President John Dramani Mahama has moved to allay public fears of an impending fuel shortage, assuring Ghanaians that the country holds sufficient petroleum reserves to last for at least six weeks despite escalating tensions in the Middle East.
Speaking at the 2026 Kwahu Business Forum in Mpraeso on Saturday, the President acknowledged growing anxiety over the ongoing conflict involving the United States, Israel, and Iran—a situation that has driven up global crude oil prices and led to sharp increases at the local pump.
“As we have always said, shocks will come and you cannot always predict these external events. However, you must build an economy that is resilient enough to withstand them,” President Mahama told participants.
“I know Iran and Israel are fighting, but so far, our economy has shown remarkable resilience,” he said, adding: “We have six months of export cover and six weeks of petroleum stocks, so there is no danger of us running out of petroleum products. Even as we utilise the reserve stock, we are simultaneously replenishing it.”
Emergency Cabinet Meeting
The President disclosed that he has convened an emergency Cabinet meeting to assess the impact of the global situation on domestic fuel prices and to consider measures to cushion consumers.
“I have called for this emergency cabinet meeting to decide on specific measures we can take to cushion petroleum prices while we hope the conflict comes to an end,” President Mahama stated.
“There are adjustments we can make, particularly in the margins, to help maintain relatively stable prices as we pray for the war to cease. The government remains fully committed to easing the burden on citizens.”
Sharp Rise in Fuel Prices
His assurance follows a steep hike in fuel prices since April 1, 2026. Data from the National Petroleum Authority (NPA) shows that petrol prices have risen by about 15 percent to approximately GH¢13.30 per litre, while diesel has jumped by nearly 19 percent to around GH¢17.10 per litre for the April 1–15 pricing window.
The increases—among the steepest in recent months—are driven largely by global supply disruptions and rising crude oil prices.
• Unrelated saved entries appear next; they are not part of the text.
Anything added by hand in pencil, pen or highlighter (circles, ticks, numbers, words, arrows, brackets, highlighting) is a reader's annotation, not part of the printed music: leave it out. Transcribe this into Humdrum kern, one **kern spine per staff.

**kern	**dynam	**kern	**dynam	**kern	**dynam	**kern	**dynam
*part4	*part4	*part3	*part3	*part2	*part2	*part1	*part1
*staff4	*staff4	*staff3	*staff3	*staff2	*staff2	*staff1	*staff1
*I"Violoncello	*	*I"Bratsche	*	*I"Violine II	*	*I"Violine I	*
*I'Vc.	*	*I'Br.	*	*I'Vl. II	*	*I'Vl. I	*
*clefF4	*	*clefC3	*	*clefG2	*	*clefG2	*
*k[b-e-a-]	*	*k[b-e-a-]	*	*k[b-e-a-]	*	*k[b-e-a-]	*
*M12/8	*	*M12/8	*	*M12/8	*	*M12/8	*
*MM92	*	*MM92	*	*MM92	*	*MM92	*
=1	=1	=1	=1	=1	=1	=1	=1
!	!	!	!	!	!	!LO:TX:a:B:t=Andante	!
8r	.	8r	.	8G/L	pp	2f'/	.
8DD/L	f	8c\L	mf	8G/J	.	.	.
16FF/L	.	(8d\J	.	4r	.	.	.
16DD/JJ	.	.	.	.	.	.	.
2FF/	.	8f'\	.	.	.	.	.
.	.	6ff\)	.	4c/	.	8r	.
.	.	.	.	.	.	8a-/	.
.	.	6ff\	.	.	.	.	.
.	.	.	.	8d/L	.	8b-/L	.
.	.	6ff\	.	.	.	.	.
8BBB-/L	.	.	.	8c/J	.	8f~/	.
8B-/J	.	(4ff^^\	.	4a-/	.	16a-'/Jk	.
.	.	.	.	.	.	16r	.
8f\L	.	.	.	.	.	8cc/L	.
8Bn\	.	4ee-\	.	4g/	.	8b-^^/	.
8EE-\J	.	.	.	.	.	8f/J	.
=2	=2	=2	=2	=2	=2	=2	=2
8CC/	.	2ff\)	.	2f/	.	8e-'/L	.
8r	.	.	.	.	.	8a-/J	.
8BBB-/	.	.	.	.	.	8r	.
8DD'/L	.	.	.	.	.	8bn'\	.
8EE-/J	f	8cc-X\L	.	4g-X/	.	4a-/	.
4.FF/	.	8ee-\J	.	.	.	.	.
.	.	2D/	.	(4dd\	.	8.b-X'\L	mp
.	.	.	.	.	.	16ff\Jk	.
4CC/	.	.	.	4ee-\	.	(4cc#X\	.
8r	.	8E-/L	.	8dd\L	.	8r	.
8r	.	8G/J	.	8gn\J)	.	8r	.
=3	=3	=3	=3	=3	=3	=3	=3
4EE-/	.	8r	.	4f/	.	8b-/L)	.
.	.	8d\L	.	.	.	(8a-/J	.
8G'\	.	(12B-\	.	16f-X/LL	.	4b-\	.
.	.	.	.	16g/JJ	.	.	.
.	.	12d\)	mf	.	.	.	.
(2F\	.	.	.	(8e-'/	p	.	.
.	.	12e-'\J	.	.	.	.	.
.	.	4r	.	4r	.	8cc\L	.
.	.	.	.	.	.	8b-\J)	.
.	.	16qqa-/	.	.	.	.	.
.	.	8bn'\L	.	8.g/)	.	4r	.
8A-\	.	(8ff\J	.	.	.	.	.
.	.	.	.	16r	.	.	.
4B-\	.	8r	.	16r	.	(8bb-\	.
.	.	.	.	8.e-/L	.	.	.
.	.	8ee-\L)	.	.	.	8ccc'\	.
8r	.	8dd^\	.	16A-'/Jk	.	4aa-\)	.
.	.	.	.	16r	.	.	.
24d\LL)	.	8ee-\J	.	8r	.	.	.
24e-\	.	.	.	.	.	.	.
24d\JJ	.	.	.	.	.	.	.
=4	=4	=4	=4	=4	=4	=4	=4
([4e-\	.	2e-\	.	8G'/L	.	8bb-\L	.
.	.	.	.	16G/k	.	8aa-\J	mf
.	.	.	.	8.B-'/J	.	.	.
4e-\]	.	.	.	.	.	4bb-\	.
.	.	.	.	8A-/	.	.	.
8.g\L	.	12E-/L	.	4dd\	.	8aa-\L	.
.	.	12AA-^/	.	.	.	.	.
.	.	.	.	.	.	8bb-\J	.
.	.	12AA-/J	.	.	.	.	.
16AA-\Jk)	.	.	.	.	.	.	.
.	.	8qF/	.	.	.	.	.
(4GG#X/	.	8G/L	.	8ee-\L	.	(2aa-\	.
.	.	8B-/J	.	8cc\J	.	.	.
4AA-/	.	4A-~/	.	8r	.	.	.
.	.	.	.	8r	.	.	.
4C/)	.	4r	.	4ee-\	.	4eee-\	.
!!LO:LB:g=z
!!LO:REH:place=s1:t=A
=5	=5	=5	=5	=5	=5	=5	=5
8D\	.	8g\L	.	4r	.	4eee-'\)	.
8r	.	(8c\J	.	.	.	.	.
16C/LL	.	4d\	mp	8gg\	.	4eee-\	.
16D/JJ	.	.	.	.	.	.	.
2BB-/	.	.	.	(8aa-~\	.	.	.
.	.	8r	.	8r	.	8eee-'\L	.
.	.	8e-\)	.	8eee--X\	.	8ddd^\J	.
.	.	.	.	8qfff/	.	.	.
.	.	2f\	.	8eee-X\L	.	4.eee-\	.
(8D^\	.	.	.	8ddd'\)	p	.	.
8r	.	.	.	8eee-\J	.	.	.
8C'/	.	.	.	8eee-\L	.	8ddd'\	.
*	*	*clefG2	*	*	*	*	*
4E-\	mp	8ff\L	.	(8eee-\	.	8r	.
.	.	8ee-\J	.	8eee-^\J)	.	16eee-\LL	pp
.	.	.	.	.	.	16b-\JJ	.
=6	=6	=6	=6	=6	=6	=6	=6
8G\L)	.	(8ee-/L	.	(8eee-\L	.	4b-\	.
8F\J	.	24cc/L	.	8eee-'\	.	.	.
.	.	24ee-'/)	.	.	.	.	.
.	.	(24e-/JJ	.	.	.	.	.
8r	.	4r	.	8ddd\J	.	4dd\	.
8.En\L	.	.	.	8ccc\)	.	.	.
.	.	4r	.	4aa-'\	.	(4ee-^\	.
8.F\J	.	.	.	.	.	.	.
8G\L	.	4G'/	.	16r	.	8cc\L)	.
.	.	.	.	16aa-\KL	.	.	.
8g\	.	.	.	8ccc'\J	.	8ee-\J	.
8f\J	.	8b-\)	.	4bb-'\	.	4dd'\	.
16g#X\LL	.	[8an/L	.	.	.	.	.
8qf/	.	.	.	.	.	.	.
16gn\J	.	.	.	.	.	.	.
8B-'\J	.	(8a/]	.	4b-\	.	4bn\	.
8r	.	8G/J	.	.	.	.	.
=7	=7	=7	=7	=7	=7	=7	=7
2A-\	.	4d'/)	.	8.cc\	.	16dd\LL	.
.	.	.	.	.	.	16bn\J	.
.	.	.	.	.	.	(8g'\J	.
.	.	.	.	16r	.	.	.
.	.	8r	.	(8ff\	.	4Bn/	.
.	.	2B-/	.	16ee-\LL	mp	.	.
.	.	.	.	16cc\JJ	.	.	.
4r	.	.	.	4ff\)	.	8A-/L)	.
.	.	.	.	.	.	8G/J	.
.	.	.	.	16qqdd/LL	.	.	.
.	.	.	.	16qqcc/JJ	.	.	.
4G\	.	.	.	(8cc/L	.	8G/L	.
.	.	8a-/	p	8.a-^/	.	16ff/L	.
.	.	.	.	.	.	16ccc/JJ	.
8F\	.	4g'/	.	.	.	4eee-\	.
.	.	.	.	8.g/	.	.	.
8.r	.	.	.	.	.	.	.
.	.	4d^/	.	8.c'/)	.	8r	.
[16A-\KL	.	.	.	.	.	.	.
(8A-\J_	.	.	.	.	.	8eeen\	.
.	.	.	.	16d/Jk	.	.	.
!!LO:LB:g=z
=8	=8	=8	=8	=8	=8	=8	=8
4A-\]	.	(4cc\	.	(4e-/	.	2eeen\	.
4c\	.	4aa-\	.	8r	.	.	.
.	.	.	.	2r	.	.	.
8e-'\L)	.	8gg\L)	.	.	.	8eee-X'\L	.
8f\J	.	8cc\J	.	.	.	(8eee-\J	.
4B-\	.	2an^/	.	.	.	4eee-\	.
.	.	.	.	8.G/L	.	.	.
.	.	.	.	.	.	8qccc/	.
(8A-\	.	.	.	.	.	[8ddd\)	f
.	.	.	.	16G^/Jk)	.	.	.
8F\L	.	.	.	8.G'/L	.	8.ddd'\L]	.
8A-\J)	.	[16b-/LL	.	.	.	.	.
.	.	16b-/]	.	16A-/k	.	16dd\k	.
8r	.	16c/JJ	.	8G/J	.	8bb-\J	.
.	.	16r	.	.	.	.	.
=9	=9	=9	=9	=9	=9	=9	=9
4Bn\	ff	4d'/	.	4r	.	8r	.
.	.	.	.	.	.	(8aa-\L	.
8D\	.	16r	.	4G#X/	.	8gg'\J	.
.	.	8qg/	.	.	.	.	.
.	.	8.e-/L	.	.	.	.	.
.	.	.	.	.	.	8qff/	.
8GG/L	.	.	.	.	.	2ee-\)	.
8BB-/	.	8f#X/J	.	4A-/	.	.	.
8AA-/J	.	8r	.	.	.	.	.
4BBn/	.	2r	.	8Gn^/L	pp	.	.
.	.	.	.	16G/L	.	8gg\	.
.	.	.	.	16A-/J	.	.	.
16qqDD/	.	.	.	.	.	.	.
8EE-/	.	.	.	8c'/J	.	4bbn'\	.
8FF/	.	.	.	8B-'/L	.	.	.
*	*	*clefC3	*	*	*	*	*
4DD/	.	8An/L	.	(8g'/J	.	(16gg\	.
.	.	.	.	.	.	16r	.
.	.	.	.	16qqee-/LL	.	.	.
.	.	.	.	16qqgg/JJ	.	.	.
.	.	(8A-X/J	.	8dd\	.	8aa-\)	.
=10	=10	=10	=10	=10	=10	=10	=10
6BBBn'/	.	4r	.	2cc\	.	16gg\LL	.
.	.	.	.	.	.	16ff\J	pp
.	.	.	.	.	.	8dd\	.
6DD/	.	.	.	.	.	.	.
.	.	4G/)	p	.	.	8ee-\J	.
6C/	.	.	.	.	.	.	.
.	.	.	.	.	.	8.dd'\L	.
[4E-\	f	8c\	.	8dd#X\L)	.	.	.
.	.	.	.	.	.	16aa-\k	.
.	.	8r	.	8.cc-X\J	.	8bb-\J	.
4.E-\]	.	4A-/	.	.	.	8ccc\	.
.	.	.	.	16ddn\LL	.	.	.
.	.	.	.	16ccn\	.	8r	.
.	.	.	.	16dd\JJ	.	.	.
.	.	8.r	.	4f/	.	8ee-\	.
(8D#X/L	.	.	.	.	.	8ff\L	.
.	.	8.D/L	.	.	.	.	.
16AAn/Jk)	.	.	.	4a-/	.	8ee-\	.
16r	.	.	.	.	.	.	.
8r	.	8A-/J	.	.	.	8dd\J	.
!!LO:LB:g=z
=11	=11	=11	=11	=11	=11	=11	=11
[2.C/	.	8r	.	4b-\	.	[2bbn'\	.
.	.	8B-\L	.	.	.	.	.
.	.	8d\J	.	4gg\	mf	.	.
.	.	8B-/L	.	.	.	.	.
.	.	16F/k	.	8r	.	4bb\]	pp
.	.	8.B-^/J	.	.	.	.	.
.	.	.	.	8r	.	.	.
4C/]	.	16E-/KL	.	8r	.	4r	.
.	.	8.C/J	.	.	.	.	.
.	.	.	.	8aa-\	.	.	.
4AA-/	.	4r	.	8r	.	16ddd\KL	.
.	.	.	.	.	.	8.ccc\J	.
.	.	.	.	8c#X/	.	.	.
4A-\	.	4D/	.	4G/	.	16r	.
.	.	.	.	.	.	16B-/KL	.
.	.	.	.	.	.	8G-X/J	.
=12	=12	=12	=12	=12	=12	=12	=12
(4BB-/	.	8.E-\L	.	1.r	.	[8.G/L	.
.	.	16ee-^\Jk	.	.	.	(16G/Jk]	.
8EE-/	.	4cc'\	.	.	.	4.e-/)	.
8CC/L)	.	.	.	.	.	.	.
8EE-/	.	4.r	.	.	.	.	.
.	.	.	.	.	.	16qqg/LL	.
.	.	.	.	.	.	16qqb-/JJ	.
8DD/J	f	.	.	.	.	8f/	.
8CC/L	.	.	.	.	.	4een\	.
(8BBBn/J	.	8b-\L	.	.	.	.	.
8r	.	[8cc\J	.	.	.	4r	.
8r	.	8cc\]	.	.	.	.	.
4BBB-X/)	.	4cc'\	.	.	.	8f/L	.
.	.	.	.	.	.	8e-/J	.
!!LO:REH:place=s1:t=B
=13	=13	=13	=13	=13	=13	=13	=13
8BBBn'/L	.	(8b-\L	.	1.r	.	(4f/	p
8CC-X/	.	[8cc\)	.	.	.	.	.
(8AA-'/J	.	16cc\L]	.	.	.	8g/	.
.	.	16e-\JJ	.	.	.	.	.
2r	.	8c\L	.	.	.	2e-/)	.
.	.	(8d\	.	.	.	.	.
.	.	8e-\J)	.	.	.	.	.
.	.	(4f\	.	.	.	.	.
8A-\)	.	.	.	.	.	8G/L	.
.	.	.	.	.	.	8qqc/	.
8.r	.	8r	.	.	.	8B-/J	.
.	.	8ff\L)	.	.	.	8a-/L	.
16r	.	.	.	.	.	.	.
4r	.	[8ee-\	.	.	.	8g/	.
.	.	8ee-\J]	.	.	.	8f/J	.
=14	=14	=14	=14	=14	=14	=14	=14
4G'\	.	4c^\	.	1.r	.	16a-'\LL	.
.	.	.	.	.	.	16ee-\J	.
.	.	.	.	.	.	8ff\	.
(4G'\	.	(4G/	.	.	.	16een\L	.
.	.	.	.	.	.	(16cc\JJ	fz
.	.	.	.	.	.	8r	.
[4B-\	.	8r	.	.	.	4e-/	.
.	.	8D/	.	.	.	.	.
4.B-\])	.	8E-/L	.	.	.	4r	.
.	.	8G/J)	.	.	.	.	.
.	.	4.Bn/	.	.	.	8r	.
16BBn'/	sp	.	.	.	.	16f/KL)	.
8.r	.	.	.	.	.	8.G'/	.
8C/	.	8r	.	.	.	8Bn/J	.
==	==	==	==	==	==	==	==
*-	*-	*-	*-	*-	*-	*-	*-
While the relative stability of the cedi has helped moderate the impact, there are mounting concerns over potential knock-on effects on transport fares and inflation.
Economy Will Not Collapse
Dismissing fears that the external shock could destabilise Ghana’s economic outlook, President Mahama expressed confidence in the economy’s resilience.
“I can confidently tell you that the economy will not collapse because of the war in Iran,” he emphasised.
Government sources indicate that policy options under review include adjustments to fuel margins and levies, as part of efforts to mitigate the impact on households and businesses.